Anne (Léa Drucker) ist Anwältin. Sie arbeitet insbesondere Zeugenaussagen von jungen Mädchen auf, die sexuell missbraucht wurden. Sie lebt mit ihrem Mann Pierre (Olivier Rabourdin) und ihren beiden Töchtern im Alter von sechs und sieben Jahren. Eines Tages stört die Ankunft von Théo (Samuel Kircher), einem Sohn aus Pierres früherer Ehe, die Ruhe der bürgerlichen Familie. Der 17-jährige Théo macht eine schwierige Phase durch und erweist sich als ziemlich unkontrollierbar. Bis sich zwischen ihm und Anne langsam ein Vertrauensverhältnis aufbaut, das sich in sexuelle Anziehung verwandelt.

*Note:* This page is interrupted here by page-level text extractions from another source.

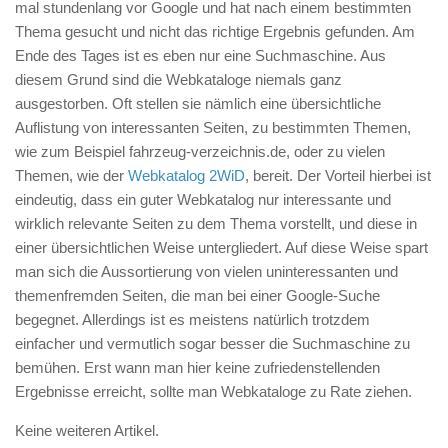
mal stundenlang vor Google und hat nach einem bestimmten
Thema gesucht und nicht das richtige Ergebnis gefunden. Am
Ende des Tages ist es eben nur eine Suchmaschine. Aus
diesem Grund sind die Webkataloge niemals ganz
ausgestorben. Oft stellen sie nämlich
eine übersichtliche
Auflistung von interessanten Seiten, zu bestimmten Themen,
wie zum Beispiel fahrzeug-verzeichnis.de, oder zu vielen
Themen, wie der
Webkatalog 2WiD
, bereit. Der Vorteil hierbei ist
eindeutig, dass ein guter Webkatalog nur interessante und
wirklich relevante Seiten zu dem Thema vorstellt, und diese in
einer übersichtlichen Weise untergliedert. Auf diese Weise spart
man sich die Aussortierung von vielen uninteressanten und
themenfremden Seiten, die man bei einer Google-Suche
begegnet. Allerdings ist es meistens natürlich trotzdem
einfacher und vermutlich sogar besser die Suchmaschine zu
bemühen. Erst wann man hier keine zufriedenstellenden
Ergebnisse erreicht, sollte man Webkataloge zu Rate ziehen.
Keine weiteren Artikel.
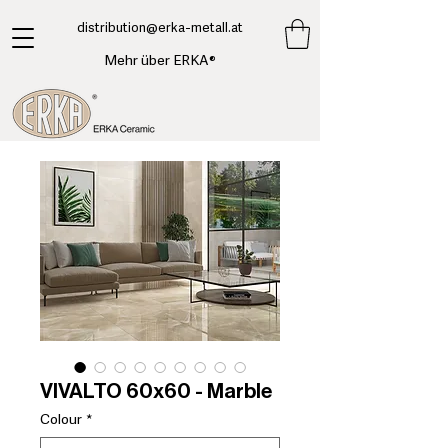
​distribution@erka-metall.at
Mehr über ERKA®
VIVALTO 60x60 - Marble
Colour
*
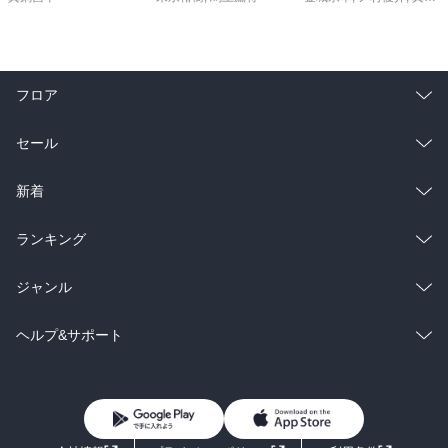
フロア
総合
コミック
セール
ラノベ
小説
総合
コミック
新着
雑誌・グラビア
ビジネス・実用
ラノベ
小説
総合
コミック
ランキング
BL・TL
雑誌・グラビア
ビジネス・実用
ラノベ
小説
総合
コミック
ジャンル
BL・TL
雑誌・グラビア
ビジネス・実用
ラノベ
小説
コミック
男性コミック
ヘルプ&サポート
BL・TL
雑誌・グラビア
ビジネス・実用
女性コミック
コミック誌
初めての方へ
ヘルプ
BL・TL
ライトノベル
男子向けラノベ
よくあるご質問
お問い合わせ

Im Alter von 74 Jahren kehrt die Regisseurin Catherine Breillat nach einer zehnjährigen Pause zurück. «L'été dernier» ist ein Remake des dänischen Films «Queen of hearts». Aufgrund seines grenzwertigen Themas hat der Film bei seiner Vorstellung in Cannes im offiziellen Wettbewerb im Mai 2023 zwangsläufig verstört und empört.

Anstatt sich auf den subversiven Aspekt zu konzentrieren (der ehrlich gesagt nicht so provokant ist), geht es in "L'été dernier" vor allem um eine Frau - eine 50-jährige Anwältin, die sich auf den ersten Blick in ihrer Haut wohlfühlt -, die plötzlich nicht mehr in der Lage ist, ihren Trieben zu widerstehen, und sich immer mehr in einem Netz aus Lügen verstrickt, das das gesamte familiäre Gleichgewicht bedroht. «Ich habe diesen Film gemacht, um über diesen zerstörerischen Wahnsinn zu sprechen, der manchmal von uns Besitz ergreift und der sich nicht erklären lässt», erzählte uns Léa Drucker bei unserem Treffen in Cannes.

Grundproblem dieses Films: Er fühlt sich von Anfang bis Ende falsch an. Liegt es an der Führung der Schauspieler:innen? Am Schnitt? An mangelnder Kohärenz? Nehmen wir eine Mischung aus all dem an. Wie dem auch sei, es ist unmöglich, der Handlung von «L'été dernier» zu glauben. Nicht wegen des Altersunterschieds zwischen den Protagonist:innen, sondern weil die Dialoge zwischen Dürftigkeit und unoriginellen Pointen hin und her segeln. Weil alles zu schnell geht, ohne einen glaubwürdigen Übergang.

Man wechselt, ohne etwas zu verstehen, von Théos unangenehmem und übertriebenem Verhalten, der das Haus, in dem er untergebracht ist, ausraubt und auf den Kopf stellt, zu Anne, die ihn vertrauensvoll bittet, sie zu tätowieren, bis hin zu einer wilden Liebesszene im Grünen. Nur Samuel Kircher, der die gleiche Aura wie sein älterer Bruder Paul Kirchner hat, schafft es, «L'été dernier» vor dem Eindruck eines schlechten Fernsehfilms zu bewahren.